成功解决了刚才的报错，但是又出现了新的问题……

from llava.constants import (
ImportError: cannot import name 'DEFAULT_IM_END_TOKEN' from 'llava.constants' (VILA/llava/constants.py)

于是给serving/server.py文件里面加了导入：

import sys
sys.path.append(os.path.join(os.path.dirname(os.path.abspath(__file__)), ".."))

报错依旧，有点奇怪，看了一眼VILA/llava/constants.py里面根本没有这个变量……
又回到serving/server.py里面，发现这个变量除了import的地方之外，根本就没用到过……
=-= 你们到底在写什么东西啊？
很快发现它并不是唯一的同类，一顿改完后，serving/server.py里面注释掉了一堆不存在也没有任何用处的导入：

from llava.constants import (# DEFAULT_IM_END_TOKEN,# DEFAULT_IM_START_TOKEN,DEFAULT_IMAGE_TOKEN,# IMAGE_PLACEHOLDER,# IMAGE_TOKEN_INDEX,
)

再次执行：

python -W ignore serving/server.py   --port 8000     --model-path ./model/VILA1.5-3B  --conv-mode auto

然后运行官方的openAI式API访问。
谢天谢地，这次终于运行并成功返回了对图像内容的描述结果：

Assistant:  The image is a collage of two distinct photos. On the left, there's a man dressed in a black leather jacket and glasses. He appears to be in the middle of a speech or presentation, as he is gesturing with his hands.

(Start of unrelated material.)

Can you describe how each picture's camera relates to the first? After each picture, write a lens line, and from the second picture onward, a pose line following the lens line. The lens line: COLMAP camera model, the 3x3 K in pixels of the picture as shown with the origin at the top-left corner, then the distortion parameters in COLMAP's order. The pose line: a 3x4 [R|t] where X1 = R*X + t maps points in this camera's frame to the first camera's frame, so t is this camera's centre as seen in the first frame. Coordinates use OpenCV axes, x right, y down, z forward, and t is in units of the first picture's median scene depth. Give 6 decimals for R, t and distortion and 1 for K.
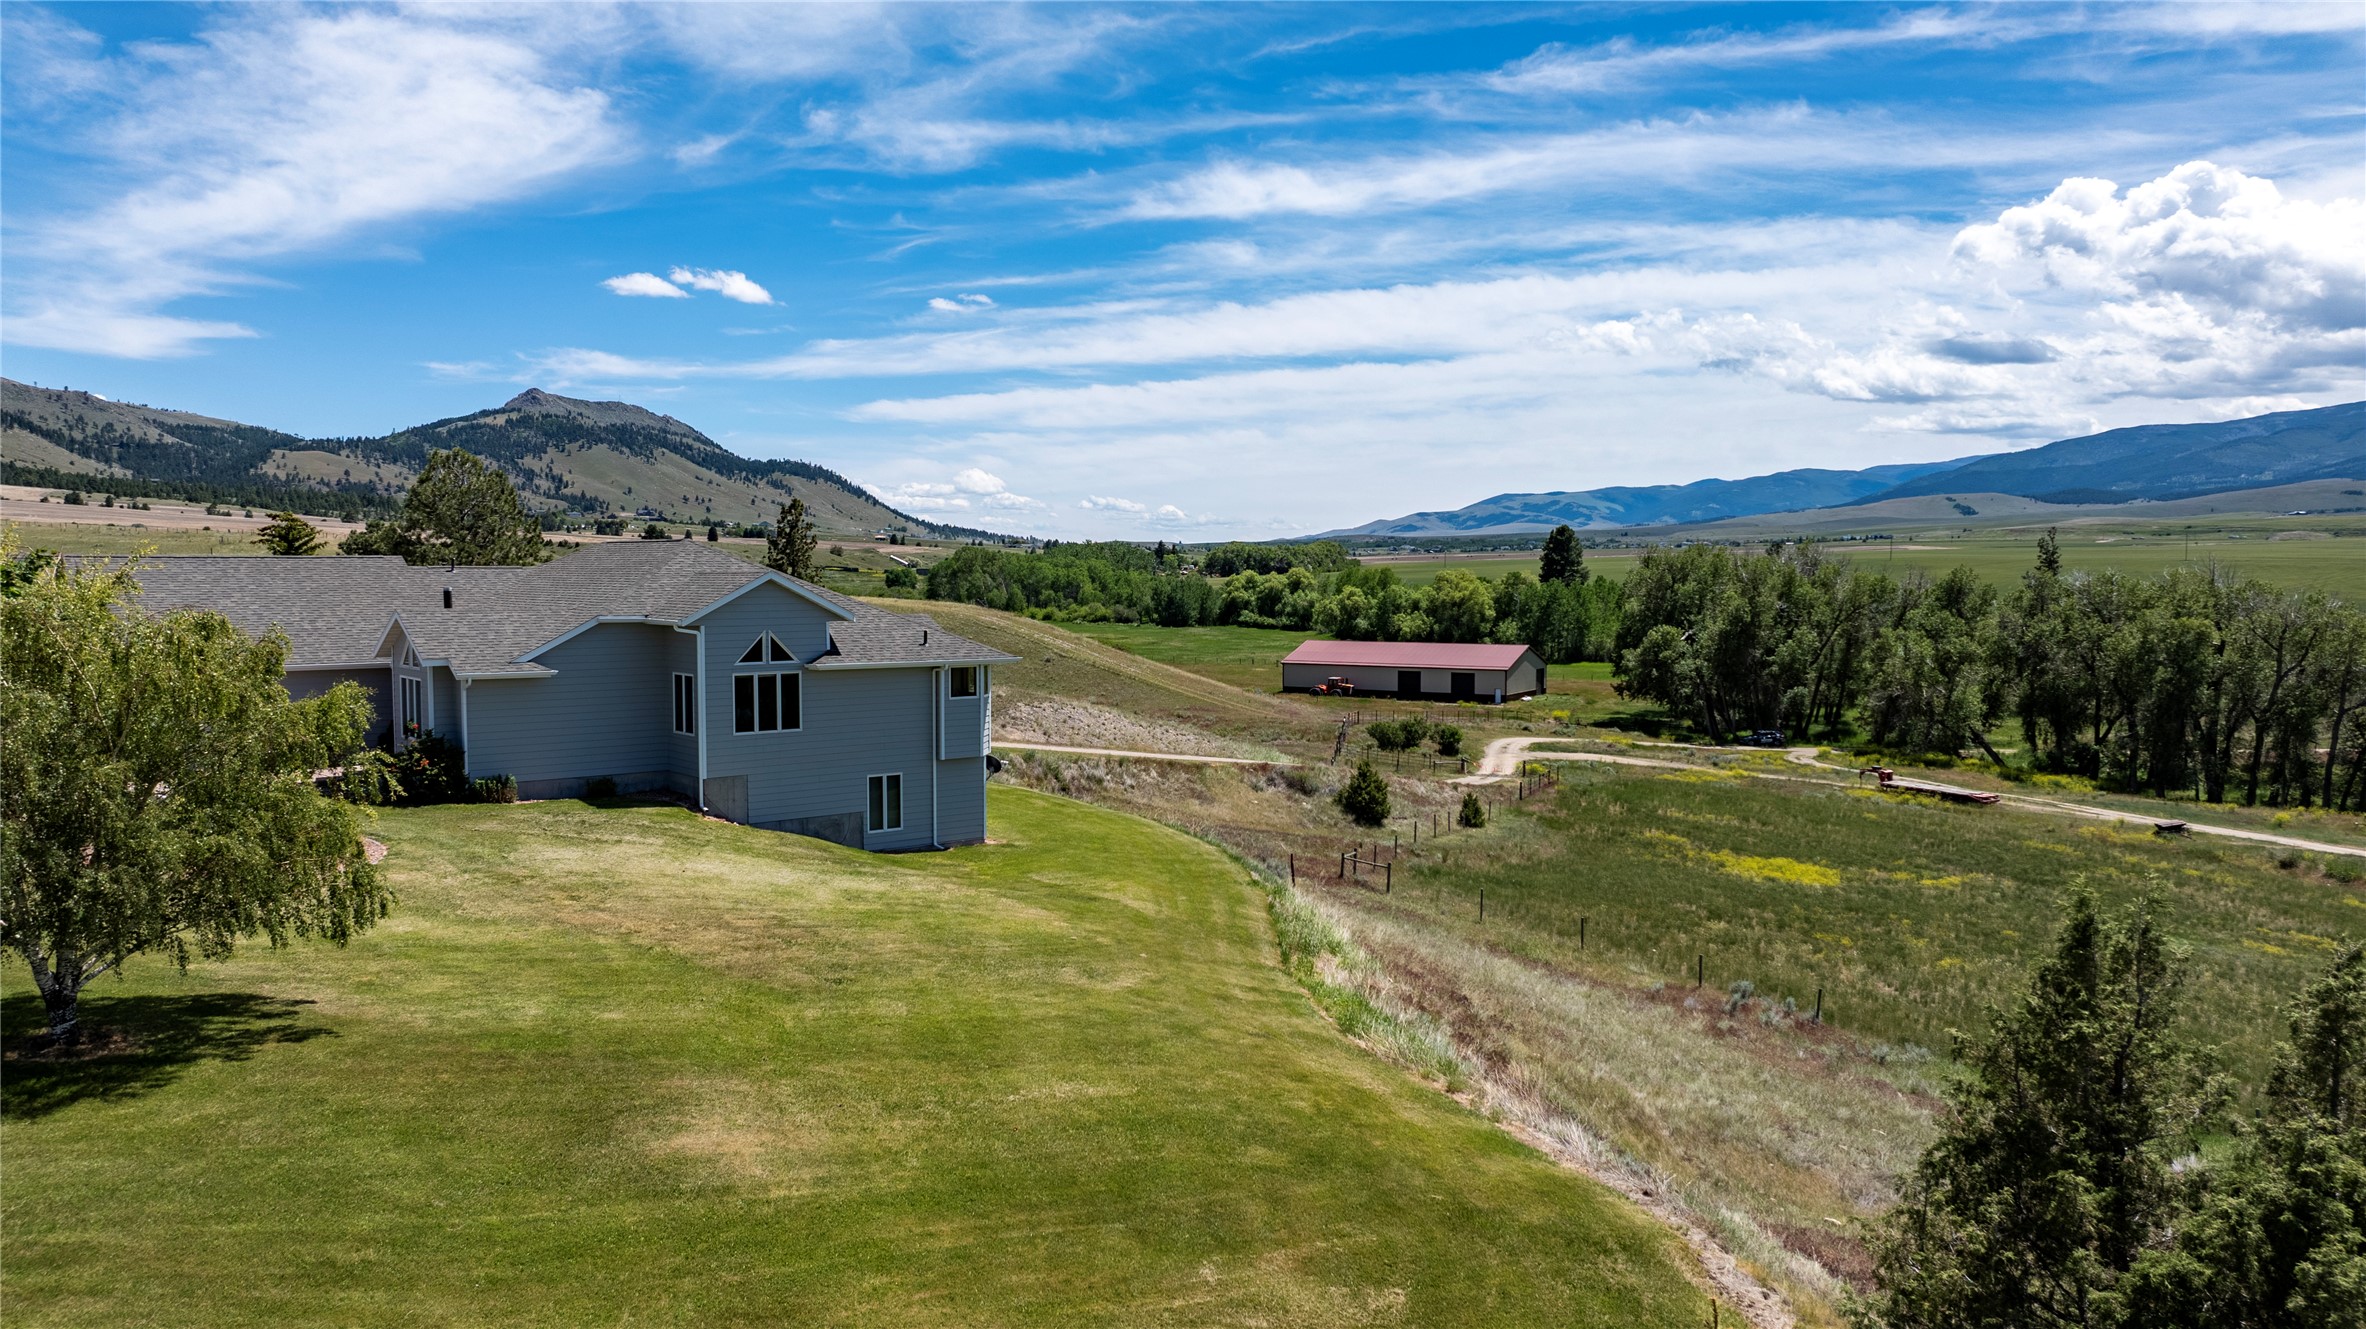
lens RADIAL K [[1660.6, 0, 1176.0], [0, 1660.6, 736.8], [0, 0, 1]] dist [-0.025214, 0.025854]
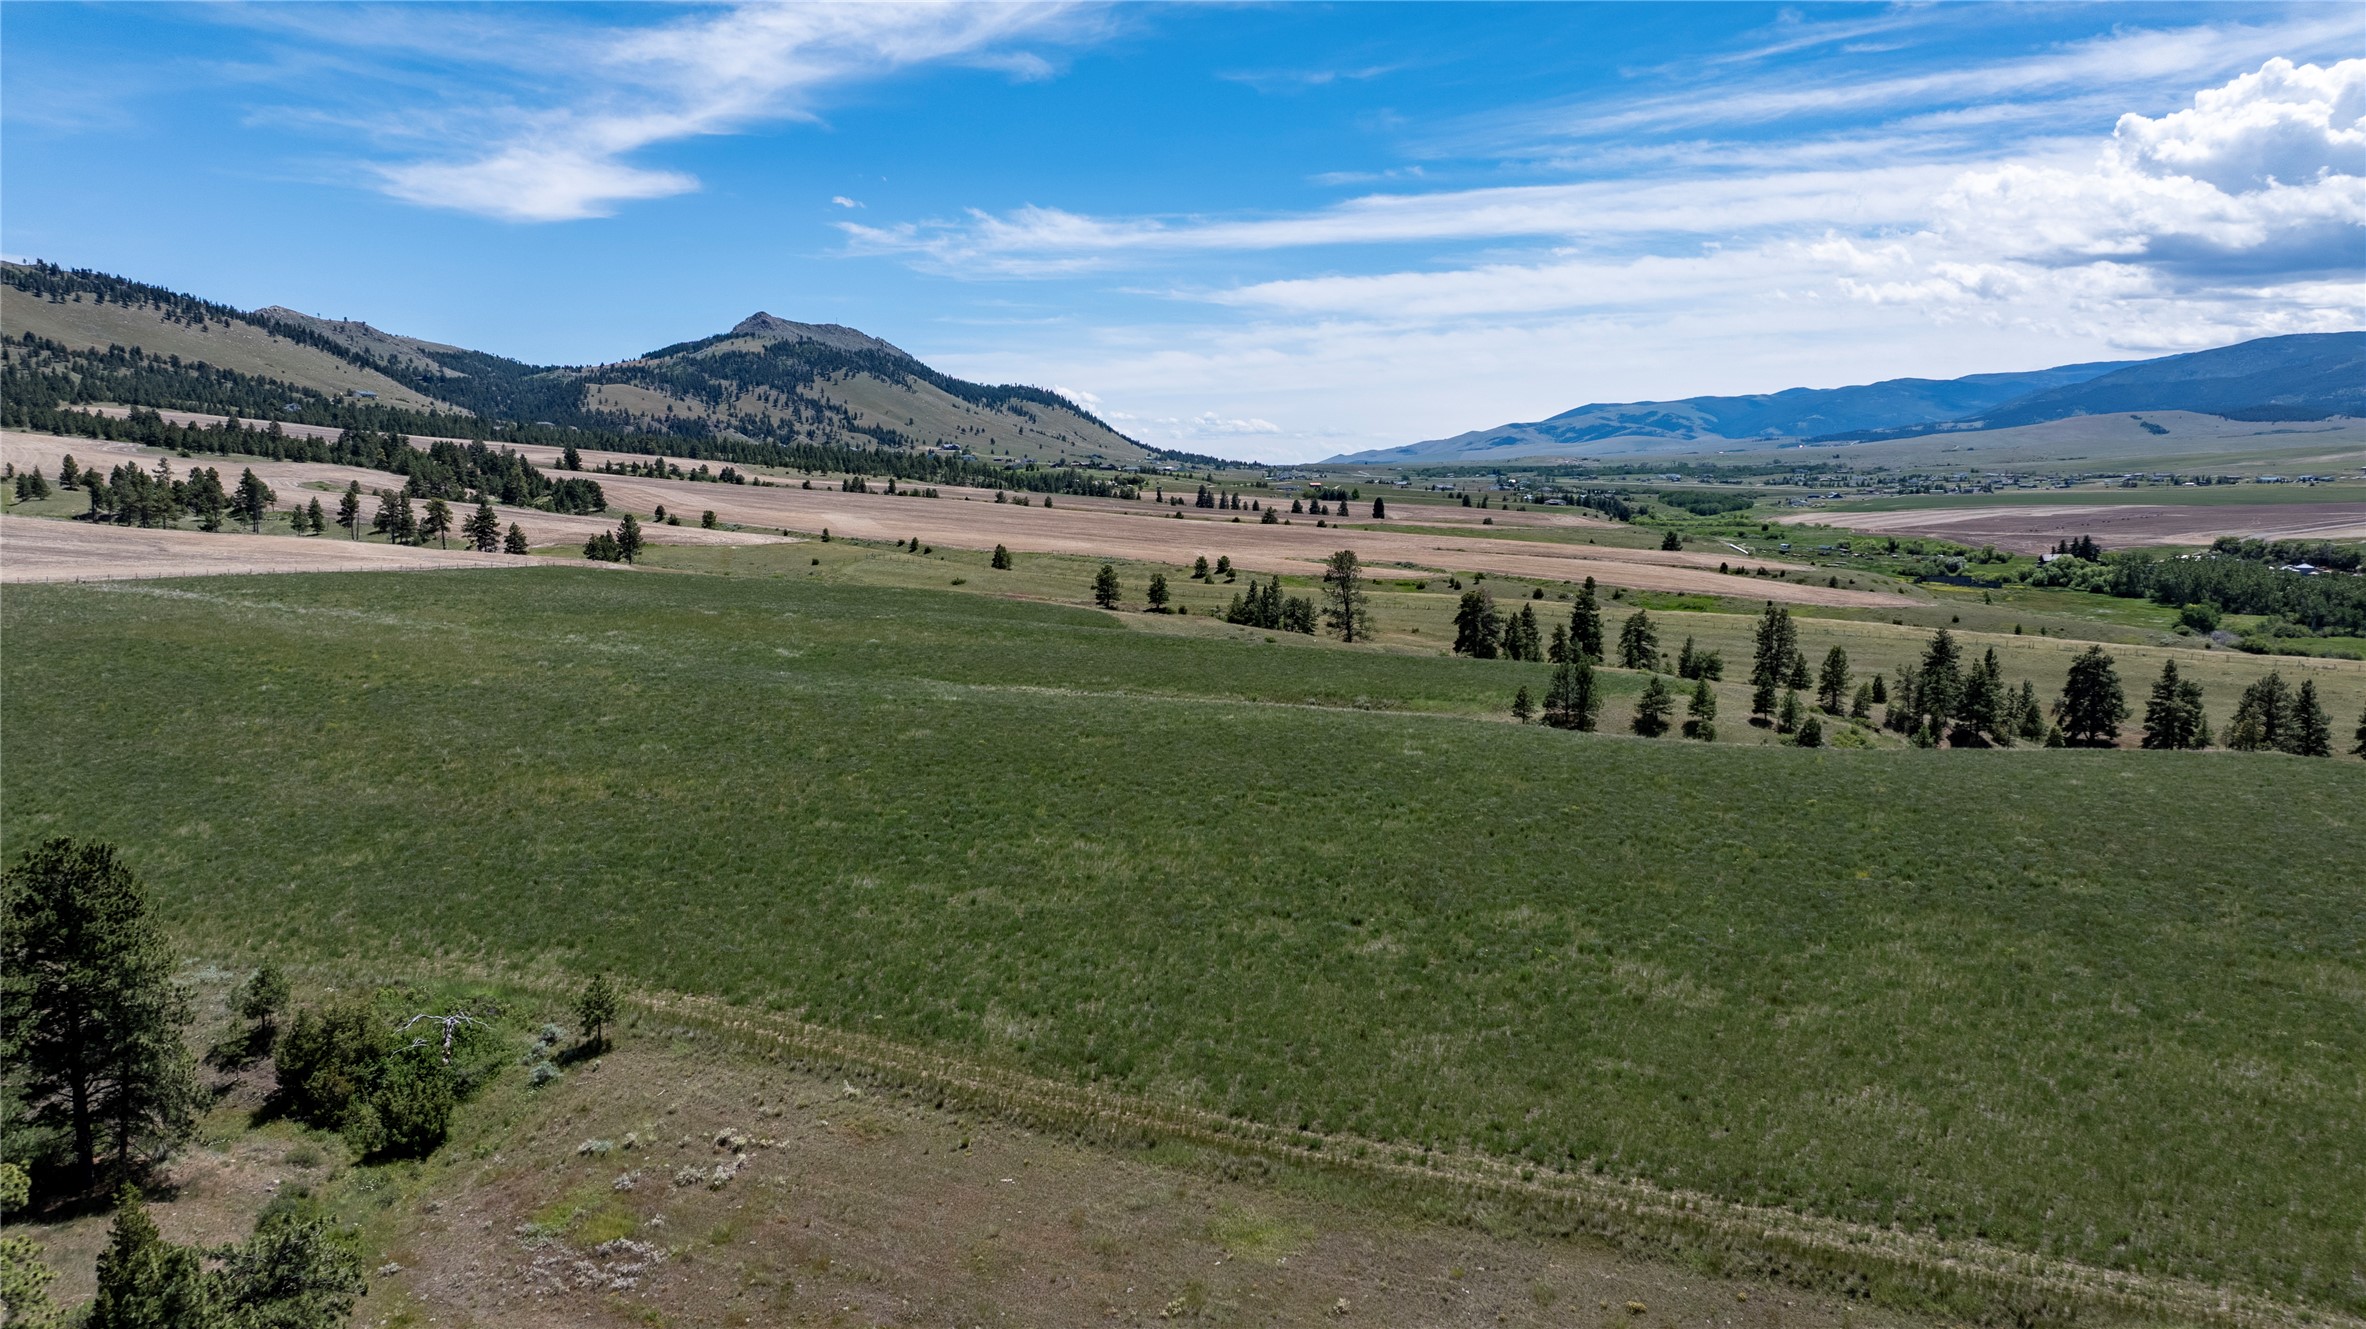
lens RADIAL K [[1660.6, 0, 1172.5], [0, 1660.6, 742.8], [0, 0, 1]] dist [-0.025214, 0.025854]
pose [[0.999608, 0.005238, -0.027506, -2.760697], [-0.003608, 0.998251, 0.059001, -0.322626], [0.027767, -0.058879, 0.997879, 0.200247]]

The background behind him is blurred, suggesting a focus on the man and his actions.On the right side of the image, there's a logo for NVIDIA. The logo is a stylized representation of a green spiral, which is a common symbol for NVIDIA. The word "NVIDIA" is written in white letters beneath the logo, clearly indicating the company's identity.The two images are placed side by side, creating a juxtaposition between the man's presentation and the NVIDIA logo. The man's action of speaking and the logo's static nature create a contrast between the dynamic and the static, the human and the corporate.